James isn’t the only character struggling to make it in Glasgow. He befriends a girl (Margaret Anne) early in the picture who does sexual favours on the side, but is mercilessly mocked for this reason, her weight, and her need to wear glasses. In their relationship the film finds some of it’s few happier moments. James and Margaret Anne share many significant scenes and seem to have an instant bond. She finds him more trustworthy than the boys he sometimes runs around with (as he treats her with common respect), and he doesn’t have to put up his guard and act hypermasculine to impress her. He even attempts to retrieve her glasses from a pond at one point despite his post traumatic fear of water. He has a similar relationship with his sister, and while they fight as siblings do they shelter each other from the harshness of their sometimes violent father. The humanity and character interaction of James with the various women in his life are often the films sweetest moments. The presence of the gang of boys his age who are more interested in violence, teasing and making it with girls seems foreign to him after the events of the drowning earlier in the picture. His greatest betrayal growing up is even when one of his few male friends, who had a fondness for animals, begins to exhibit violent behaviour to those creates he once loved ,and James finds his friendship with him crumbling. In these ways Ratcatcher exhibits traditional ideas of masculinity as being toxic to male development, and it backs this up with the abusive relationship he has with his father whose only interest for James is to become interested in sports despite his hatred of Football.
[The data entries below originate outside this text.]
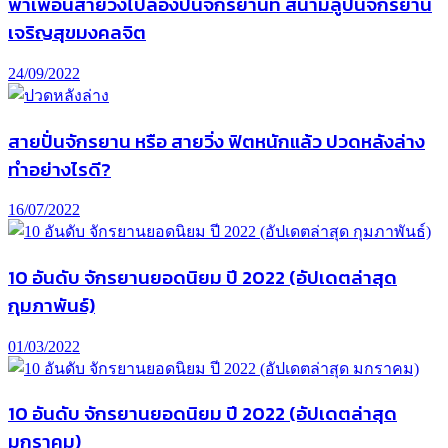
พาเพื่อนสายวิ่งไปลองปั่นจักรยานที่ สนามลู่ปั่นจักรยาน
เจริญสุขมงคลจิต
24/09/2022
สายปั่นจักรยาน หรือ สายวิ่ง ฟิตหนักแล้ว ปวดหลังล่าง
ทำอย่างไรดี?
16/07/2022
10 อันดับ จักรยานยอดนิยม ปี 2022 (อัปเดตล่าสุด
กุมภาพันธ์)
01/03/2022
10 อันดับ จักรยานยอดนิยม ปี 2022 (อัปเดตล่าสุด
มกราคม)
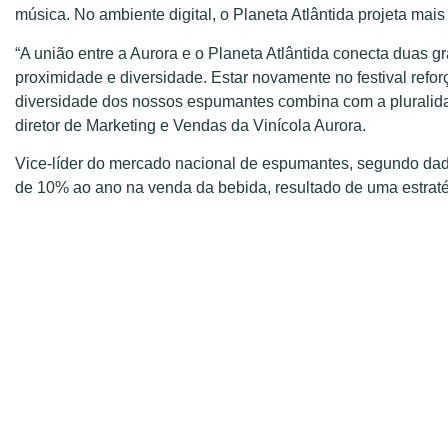
música. No ambiente digital, o Planeta Atlântida projeta mai
“A união entre a Aurora e o Planeta Atlântida conecta duas
proximidade e diversidade. Estar novamente no festival refo
diversidade dos nossos espumantes combina com a pluralidad
diretor de Marketing e Vendas da Vinícola Aurora.
Vice-líder do mercado nacional de espumantes, segundo da
de 10% ao ano na venda da bebida, resultado de uma estraté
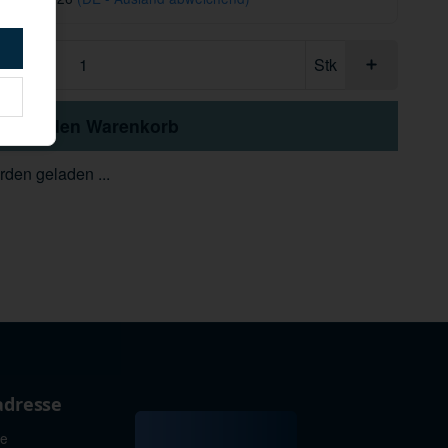
Stk
In den Warenkorb
den geladen ...
adresse
ie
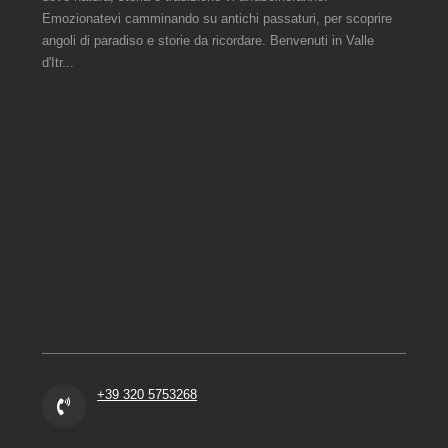
Emozionatevi camminando su antichi passaturi, per scoprire
angoli di paradiso e storie da ricordare. Benvenuti in Valle
d'Itr...
+39 320 5753268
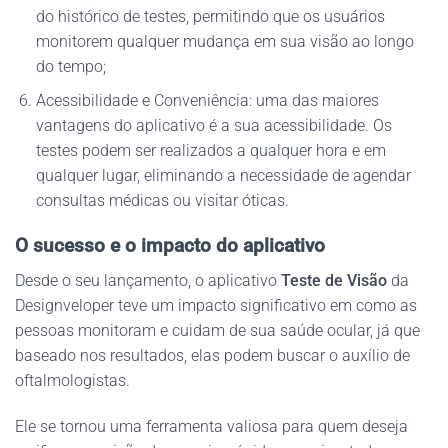
do histórico de testes, permitindo que os usuários
monitorem qualquer mudança em sua visão ao longo
do tempo;
Acessibilidade e Conveniência: uma das maiores
vantagens do aplicativo é a sua acessibilidade. Os
testes podem ser realizados a qualquer hora e em
qualquer lugar, eliminando a necessidade de agendar
consultas médicas ou visitar óticas.
O sucesso e o impacto do aplicativo
Desde o seu lançamento, o aplicativo
Teste de Visão
da
Designveloper teve um impacto significativo em como as
pessoas monitoram e cuidam de sua saúde ocular, já que
baseado nos resultados, elas podem buscar o auxílio de
oftalmologistas.
Ele se tornou uma ferramenta valiosa para quem deseja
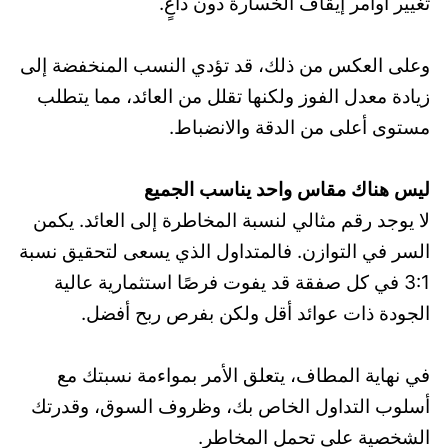
تغيير أوامر إيقاف الخسارة دون داعٍ.
وعلى العكس من ذلك، قد تؤدي النسب المنخفضة إلى
زيادة معدل الفوز ولكنها تقلل من العائد، مما يتطلب
مستوى أعلى من الدقة والانضباط.
ليس هناك مقاس واحد يناسب الجميع
لا يوجد رقم مثالي لنسبة المخاطرة إلى العائد. يكمن
السر في التوازن. فالمتداول الذي يسعى لتحقيق نسبة
3:1 في كل صفقة قد يفوت فرصًا استثمارية عالية
الجودة ذات عوائد أقل ولكن بفرص ربح أفضل.
في نهاية المطاف، يتعلق الأمر بمواءمة نسبتك مع
أسلوب التداول الخاص بك، وظروف السوق، وقدرتك
الشخصية على تحمل المخاطر.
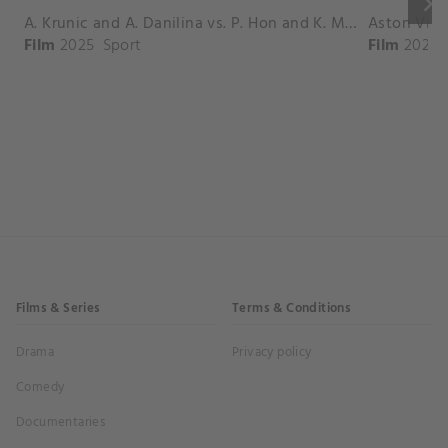
keyboard_arrow_right
A. Krunic and A. Danilina vs. P. Hon and K. Muchova Match Highlights - BEIJING_Capital Group Diamond ( October 02, 2025)
Film
2025
Sport
Film
2026
Films & Series
Terms & Conditions
Drama
Privacy policy
Comedy
Documentaries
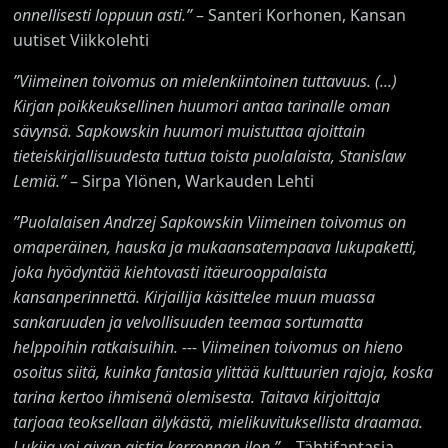
onnellisesti loppuun asti.”
– Santeri Korhonen, Kansan
uutiset Viikkolehti
”
Viimeinen toivomus
on mielenkiintoinen tuttavuus. (...)
Kirjan poikkeuksellinen huumori antaa tarinalle oman
sävynsä. Sapkowskin huumori muistuttaa ajoittain
tieteiskirjallisuudesta tuttua toista puolalaista, Stanislaw
Lemiä.”
– Sirpa Ylönen, Warkauden Lehti
”Puolalaisen Andrzej Sapkowskin
Viimeinen toivomus
on
omaperäinen, hauska ja mukaansatempaava lukupaketti,
joka hyödyntää kiehtovasti itäeurooppalaista
kansanperinnettä. Kirjailija käsittelee muun muassa
sankaruuden ja velvollisuuden teemaa sortumatta
helppoihin ratkaisuihin. ---
Viimeinen toivomus
on hieno
osoitus siitä, kuinka fantasia ylittää kulttuurien rajoja, koska
tarina kertoo ihmisenä olemisesta. Taitava kirjoittaja
tarjoaa teoksellaan älykästä, mielikuvituksellista draamaa.
Lukija voi aivan aistia kerronnan ilon.”
– Tähtifantasia-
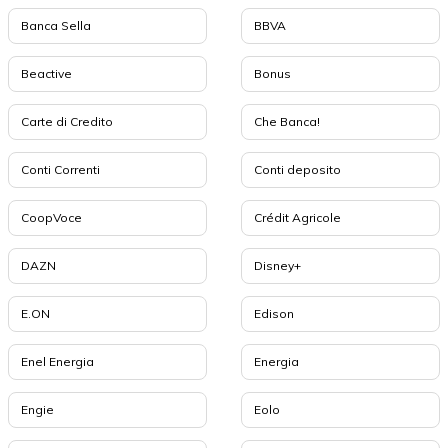
Banca Sella
BBVA
Beactive
Bonus
Carte di Credito
Che Banca!
Conti Correnti
Conti deposito
CoopVoce
Crédit Agricole
DAZN
Disney+
E.ON
Edison
Enel Energia
Energia
Engie
Eolo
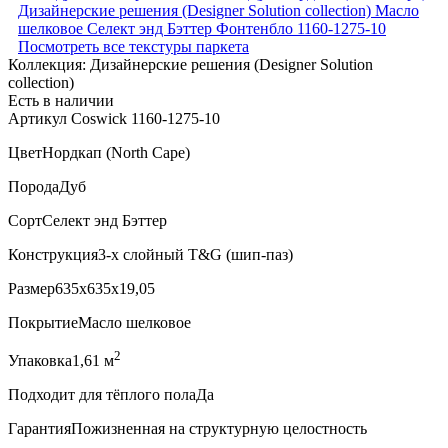
Посмотреть все текстуры паркета
Коллекция:
Дизайнерские решения (Designer Solution
collection)
Есть в наличии
Артикул Coswick 1160-1275-10
Цвет
Нордкап (North Cape)
Порода
Дуб
Сорт
Селект энд Бэттер
Конструкция
3-х слойный T&G (шип-паз)
Размер
635x635x19,05
Покрытие
Масло шелковое
2
Упаковка
1,61 м
Подходит для тёплого пола
Да
Гарантия
Пожизненная на структурную целостность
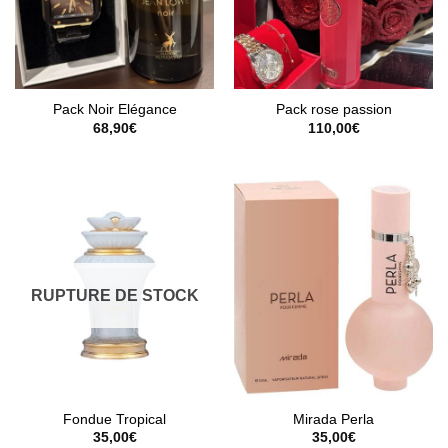
Pack Noir Elégance
Pack rose passion
68,90
€
110,00
€
RUPTURE DE STOCK
Fondue Tropical
Mirada Perla
35,00
€
35,00
€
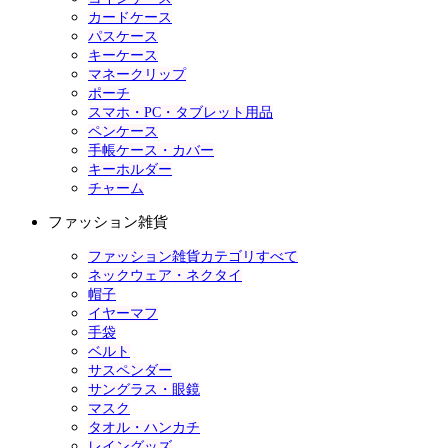
カードケース
パスケース
キーケース
マネークリップ
ポーチ
スマホ・PC・タブレット用品
ペンケース
手帳ケース・カバー
キーホルダー
チャーム
ファッション雑貨
ファッション雑貨カテゴリすべて
ネックウェア・ネクタイ
帽子
イヤーマフ
手袋
ベルト
サスペンダー
サングラス・眼鏡
マスク
タオル・ハンカチ
レイングッズ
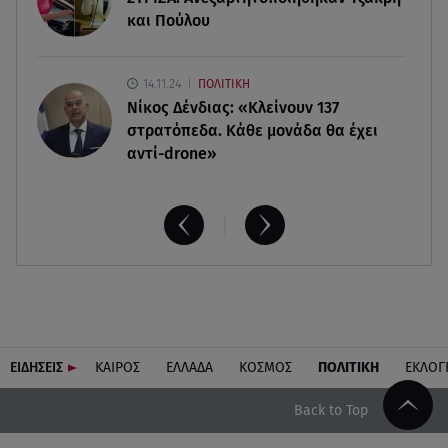
και Πούλου
14.11.24
ΠΟΛΙΤΙΚΗ
Νίκος Δένδιας: «Κλείνουν 137
στρατόπεδα. Kάθε μονάδα θα έχει
αντί-drone»
ΕΙΔΗΣΕΙΣ
ΚΑΙΡΟΣ
ΕΛΛΑΔΑ
ΚΟΣΜΟΣ
ΠΟΛΙΤΙΚΗ
ΕΚΛΟΓ
Back to Top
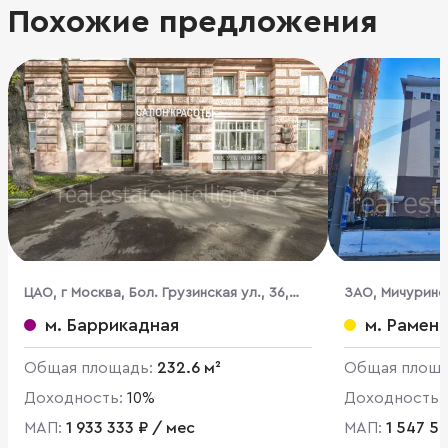
Похожие предложения
ЦАО, г Москва, Бол. Грузинская ул., 36,
ЗАО, Мичурински
стр. 3
м. Баррикадная
м. Рамен
Общая площадь:
232.6 м²
Общая площ
Доходность:
10%
Доходность:
МАП:
1 933 333 ₽ / мес
МАП:
1 547 5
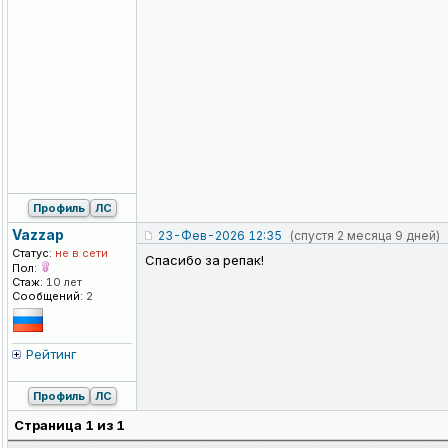
Профиль
ЛС
Vazzap
23-Фев-2026 12:35
(спустя 2 месяца 9 дней)
Статус:
не в сети
Спасибо за репак!
Пол:
Стаж:
10 лет
Сообщений:
2
Рейтинг
Профиль
ЛС
Страница
1
из
1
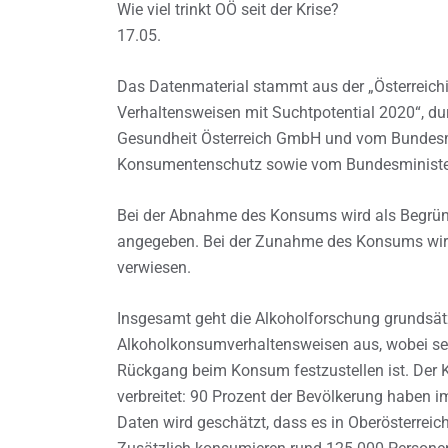
Wie viel trinkt OÖ seit der Krise?
17.05.
Das Datenmaterial stammt aus der „Österreic
Verhaltensweisen mit Suchtpotential 2020“, 
Gesundheit Österreich GmbH und vom Bundesmin
Konsumentenschutz sowie vom Bundesminister
Bei der Abnahme des Konsums wird als Begrün
angegeben. Bei der Zunahme des Konsums wird 
verwiesen.
Insgesamt geht die Alkoholforschung grundsätzl
Alkoholkonsumverhaltensweisen aus, wobei seit 
Rückgang beim Konsum festzustellen ist. Der K
verbreitet: 90 Prozent der Bevölkerung haben 
Daten wird geschätzt, dass es in Oberösterrei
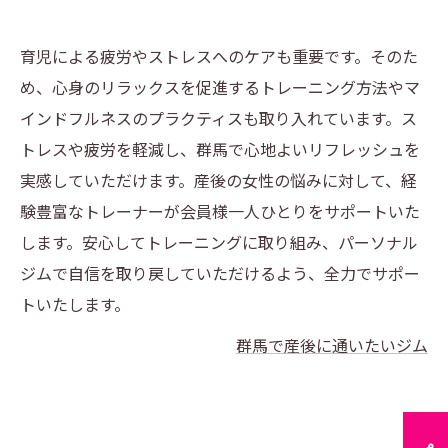
育児による疲労やストレスへのケアも重要です。そのた
め、心身のリラックスを促進するトレーニング方法やマ
インドフルネスのプラクティスも取り入れています。ス
トレスや疲労を軽減し、群馬で心地よいリフレッシュを
実感していただけます。産後の女性の悩みに対して、経
験豊富なトレーナーが会員様一人ひとりをサポートいた
します。安心してトレーニングに取り組み、パーソナル
ジムで自信を取り戻していただけるよう、全力でサポー
トいたします。
群馬で産後に通いたいジム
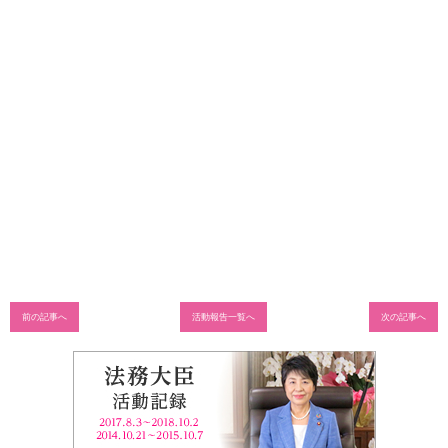
前の記事へ
活動報告一覧へ
次の記事へ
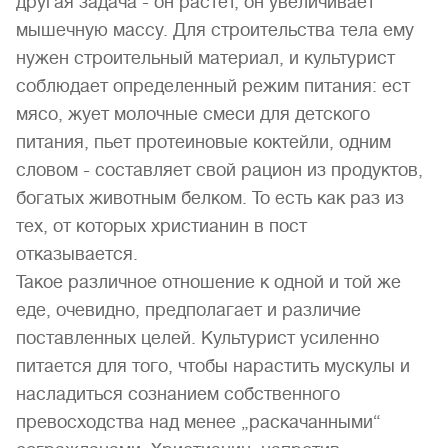
другая задача - он растет, он увеличивает
мышечную массу. Для строительства тела ему
нужен строительный материал, и культурист
соблюдает определенный режим питания: ест
мясо, жует молочные смеси для детского
питания, пьет протеиновые коктейли, одним
словом - составляет свой рацион из продуктов,
богатых животным белком. То есть как раз из
тех, от которых христианин в пост
отказывается.
Такое различное отношение к одной и той же
еде, очевидно, предполагает и различие
поставленных целей. Культурист усиленно
питается для того, чтобы нарастить мускулы и
насладиться сознанием собственного
превосходства над менее „раскачанными“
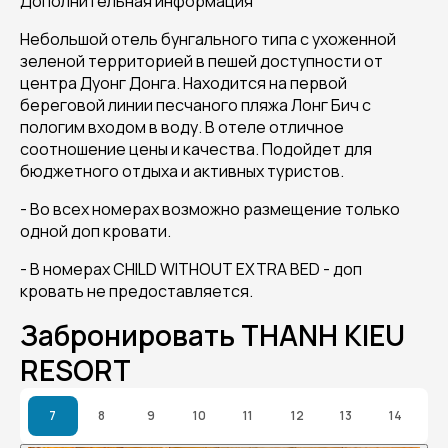
Дополнительная информация
Небольшой отель бунгального типа с ухоженной
зеленой территорией в пешей доступности от
центра Дуонг Донга. Находится на первой
береговой линии песчаного пляжа Лонг Бич с
пологим входом в воду. В отеле отличное
соотношение цены и качества. Подойдет для
бюджетного отдыха и активных туристов.
- Во всех номерах возможно размещение только
одной доп кровати.
- В номерах CHILD WITHOUT EXTRA BED - доп
кровать не предоставляется.
Забронировать THANH KIEU
RESORT
7
8
9
10
11
12
13
14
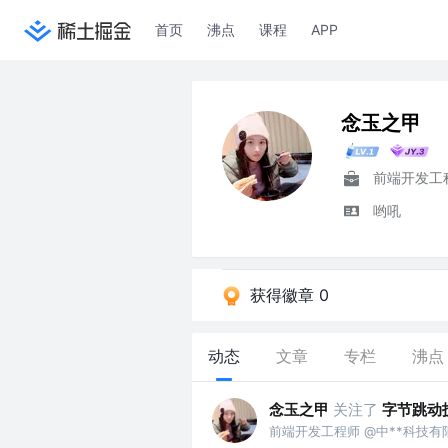
首页
沸点
课程
APP
念玉之甲
前端开发工
哟吼
获得徽章 0
动态
文章
专栏
沸点
念玉之甲
关注了
字节跳动
前端开发工程师 @中**科技有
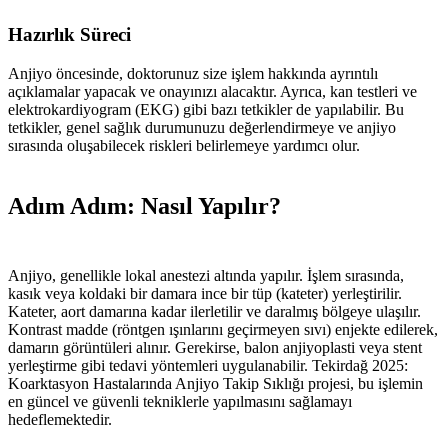
Hazırlık Süreci
Anjiyo öncesinde, doktorunuz size işlem hakkında ayrıntılı
açıklamalar yapacak ve onayınızı alacaktır. Ayrıca, kan testleri ve
elektrokardiyogram (EKG) gibi bazı tetkikler de yapılabilir. Bu
tetkikler, genel sağlık durumunuzu değerlendirmeye ve anjiyo
sırasında oluşabilecek riskleri belirlemeye yardımcı olur.
Adım Adım: Nasıl Yapılır?
Anjiyo, genellikle lokal anestezi altında yapılır. İşlem sırasında,
kasık veya koldaki bir damara ince bir tüp (kateter) yerleştirilir.
Kateter, aort damarına kadar ilerletilir ve daralmış bölgeye ulaşılır.
Kontrast madde (röntgen ışınlarını geçirmeyen sıvı) enjekte edilerek,
damarın görüntüleri alınır. Gerekirse, balon anjiyoplasti veya stent
yerleştirme gibi tedavi yöntemleri uygulanabilir. Tekirdağ 2025:
Koarktasyon Hastalarında Anjiyo Takip Sıklığı projesi, bu işlemin
en güncel ve güvenli tekniklerle yapılmasını sağlamayı
hedeflemektedir.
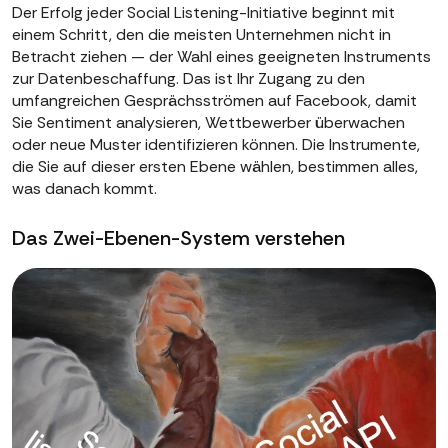
Der Erfolg jeder Social Listening-Initiative beginnt mit
einem Schritt, den die meisten Unternehmen nicht in
Betracht ziehen — der Wahl eines geeigneten Instruments
zur Datenbeschaffung. Das ist Ihr Zugang zu den
umfangreichen Gesprächsströmen auf Facebook, damit
Sie Sentiment analysieren, Wettbewerber überwachen
oder neue Muster identifizieren können. Die Instrumente,
die Sie auf dieser ersten Ebene wählen, bestimmen alles,
was danach kommt.
Das Zwei-Ebenen-System verstehen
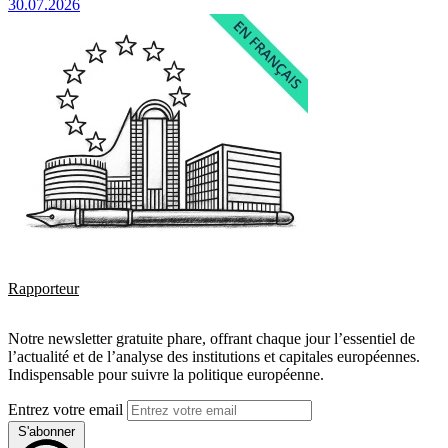
30.07.2026
Rapporteur
Notre newsletter gratuite phare, offrant chaque jour l’essentiel de
l’actualité et de l’analyse des institutions et capitales européennes.
Indispensable pour suivre la politique européenne.
Entrez votre email
S'abonner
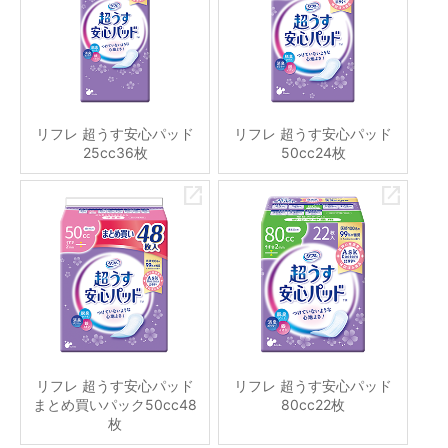
リフレ 超うす安心パッド
リフレ 超うす安心パッド
25cc36枚
50cc24枚
リフレ 超うす安心パッド
リフレ 超うす安心パッド
まとめ買いパック50cc48
80cc22枚
枚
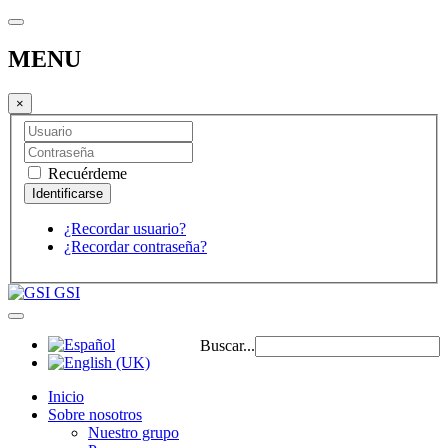
MENU
×
Recuérdeme
¿Recordar usuario?
¿Recordar contraseña?
GSI
Buscar...
Inicio
Sobre nosotros
Nuestro grupo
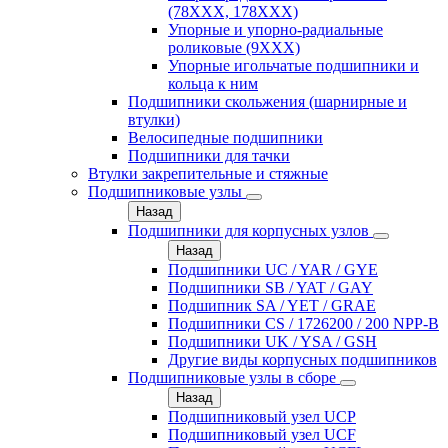
(78XXX, 178ХХХ)
Упорные и упорно-радиальные
роликовые (9ХХХ)
Упорные игольчатые подшипники и
кольца к ним
Подшипники скольжения (шарнирные и
втулки)
Велосипедные подшипники
Подшипники для тачки
Втулки закрепительные и стяжные
Подшипниковые узлы
Назад
Подшипники для корпусных узлов
Назад
Подшипники UC / YAR / GYE
Подшипники SB / YAT / GAY
Подшипник SA / YET / GRAE
Подшипники CS / 1726200 / 200 NPP-B
Подшипники UK / YSA / GSH
Другие виды корпусных подшипников
Подшипниковые узлы в сборе
Назад
Подшипниковый узел UCP
Подшипниковый узел UCF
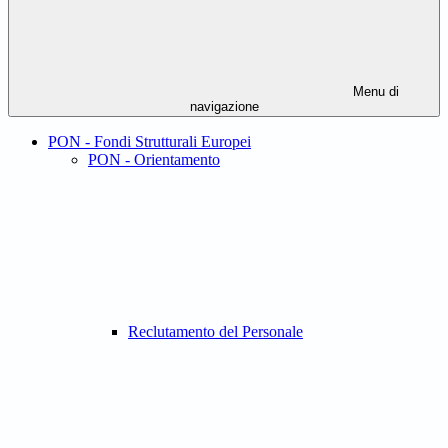
Menu di
navigazione
PON - Fondi Strutturali Europei
PON - Orientamento
Reclutamento del Personale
James does find solace though, and Ramsay gives him these happier moments by taking him to a safe zone. It would be his future housing, and doubly a look at the future Glasgow has in mind for it’s poorer residents. In these moments James explores, he loses himself in a field, and the shooting style changes from one of decay to life. The sun seems to arrive for the first time in the picture, and colour finally fills up the frame with deeper blues and rose-y golden fields. He’s like a kid here, not worrying about the future problems he’d find in adolescence and adulthood. He seems to have a way out in this luxurious house (at least compared to his old one), but the films final scenes are worrying. In a moment of inevitability he plunges himself in water and he begins to suffer the same fate as his friend. If this is to be read as metaphor then there was no way out of growing up for James, and his housing situation wouldn’t take away the grief that came from his maturing, and for Glasgow improving housing would only be a temporary fix to a rat’s paradise.